My customer is in the process of REMobile CSDK Integration with their Internet and Net Banking websites. The customer has a combination of HTTP and HTTPS based webpages as part of their website.
Customer’s landing home page is HTTP based [Prelogin page] and once end consumer tries to perform a financial transaction on the banking website, it redirects the consumer to a HTTPS based site for secure transactions.
As we know, our REM CSDK requires end to end HTTPS/SSL connection and it is becoming a challenge on how to overcome this situation.
Customer would like to initiate the REM Assist functionality both from Pre-Login [HTTP based] and Post-Login [HTTPS based] sites and once voice, video, expert assist session is established, they would like to perform co-browse functionality by sharing HTTP and HTTPS pages.

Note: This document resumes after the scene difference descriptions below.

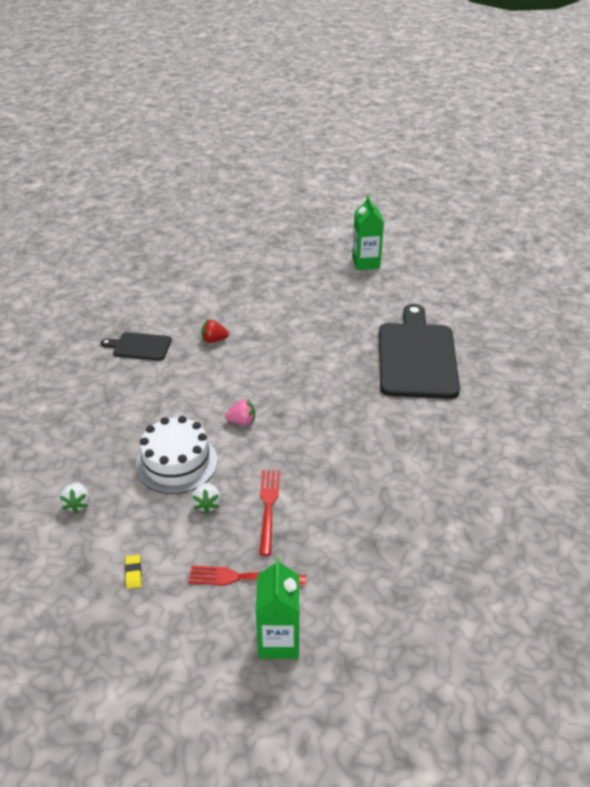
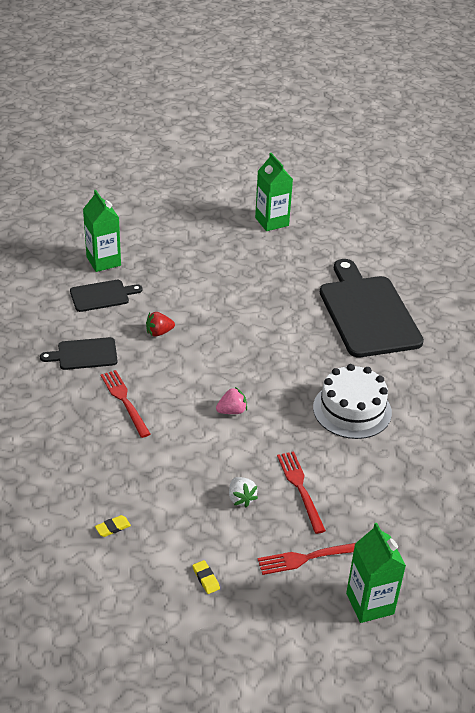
camera: 20 degrees left, 0 degrees up
(77, 504) = (113, 527): white strawberry -> yellow eraser
(151, 393) = (124, 401): none -> red fork
(176, 463) = (189, 466): white cake -> white cake (352, 410)
(182, 300) = (102, 295): none -> black cutting board
(199, 273) = (103, 261): none -> green carton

Any thoughts on how to overcome the HTTP problem? I tried to play on the Reverse Proxy, so that it takes HTTP as input and redirects the user to HTTPS, by making HTTPS connection to the REAS. However, what I see is REAS doesn’t honour these kind of request [which is not HTTPS end to end] and there is a security exception message thrown as seen in the logs.
As HTTPS becomes mandate for deployment of REM CSDK, it is creating discomfort to the bank as they are not ready to move their prelogin [HTTP] based site to HTTPS. I have provided an intermediate option, where “Connect Us” URL can be provided on the HTTP page and on click of this page it will lead to a HTTPS page which has “Video Assist” button.
I would like to know your expert comments and suggest any better ideas. Thanks and have a good day.